I went into “Viy” completely blank. I had not even read the synopsis in the Book, so I had no idea what I was going into. Imagine my surprise when I realized this was a horror comedy in a similar vein as the “Evil Dead” movies, but Russian style.
We are in Russia, some time in the past. Three students at the priest college are on their way home from the seminary for break when they get lost in the night. They seek shelter at a farmstead whose sole inhabitant seems to be an old hag. She insists that the young men sleep separately and in the night,  she wants some cozy time with one of them, Khoma (Leonid Kuravlyov). He protests, but to no avail and soon she is sitting on his shoulders, using him as a flying horse. Yup, that is quite a sight!
Khoma is not too fond of this usage and as soon as he can get away with it, he beats up the old hag, who immediately turns into a pretty, young woman. Khoma flees.
Later, at the seminary, Khoma is called to visit a remote manor to pray for a young woman who is dying from a beating (!?). The girl has specifically named Khoma. Khoma is not excited to say the least, but he is left with no choice. The manor, or large farmstead really, seems to be functioning normally and Khoma is sent in to pray for the girl, who has now died, in the little church. This is a gloomy church and as soon as he starts praying the girl comes alive as some sort of ghoul and only his protective circle keeps her at bay. The second night is even worse, now she is flying in her coffin, and Khoma, understanding that this cannot end well only wants to escape. Unfortunately, there is no escape so instead he fortifies himself with a lot of vodka and goes for a third session.

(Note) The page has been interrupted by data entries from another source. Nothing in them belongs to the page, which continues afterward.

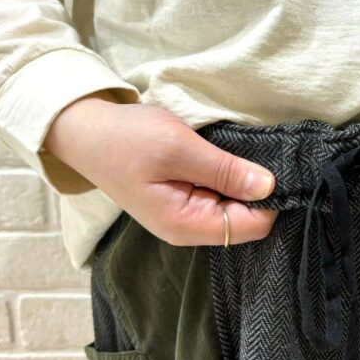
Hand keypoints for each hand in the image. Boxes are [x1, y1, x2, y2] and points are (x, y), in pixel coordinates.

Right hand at [43, 90, 278, 245]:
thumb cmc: (128, 138)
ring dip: (241, 180)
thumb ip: (225, 170)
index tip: (273, 166)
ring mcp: (185, 215)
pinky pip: (220, 194)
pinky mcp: (184, 199)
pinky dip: (228, 176)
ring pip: (235, 206)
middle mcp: (188, 229)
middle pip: (246, 219)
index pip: (252, 226)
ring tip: (237, 149)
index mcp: (186, 225)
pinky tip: (222, 155)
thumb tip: (269, 186)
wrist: (85, 130)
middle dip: (256, 189)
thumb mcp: (179, 148)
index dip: (269, 199)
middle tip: (256, 150)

Third night is the real nightmare. This time skeletons, zombies, ghouls and what-not come creeping out of the walls, including some monstrous creature called Viy. Will Khoma make it?
There are several things to note here. First of all, this movie plays for both horror and comedy. Khoma is a total antihero. He is a bit of a coward, looks and sounds a bit goofy and is not smart enough to get out of his trouble. They call him “Philosopher”, but he is as totally down to Earth as the farmers. This makes him a very unlikely hero and therefore funny.
The horror part comes from some very impressive stop motion animation that given its age and origin took me by surprise. Even by todays standard the monsters are decently effective, and the ending is not exactly what you may have expected. There is also an unexplained element concerning the manor and the people there. What is really happening and what do they know? We are never told and while this is at first a bit annoying, in retrospect I think it adds a dimension of mystery to the story.
Then of course, this is a Russian movie. This means that in some ways it looks amateurish compared to Hollywood counterparts (though at this time, horror movies in the West was also low-budget B affairs) and the humor is, well, Russian. Humor translates poorly, but even I got enough of it that I found it funny. I am quite certain that the copious amounts of vodka being drunk would be something a Russian audience would relate to and how vodka will give you enough stupid bravery to undertake ridiculously dangerous tasks.
I was pleasantly surprised by this movie, mostly, I think, because I did not expect anything from it. It is fun and entertaining and does not pretend to be more than it is and that is good enough for me.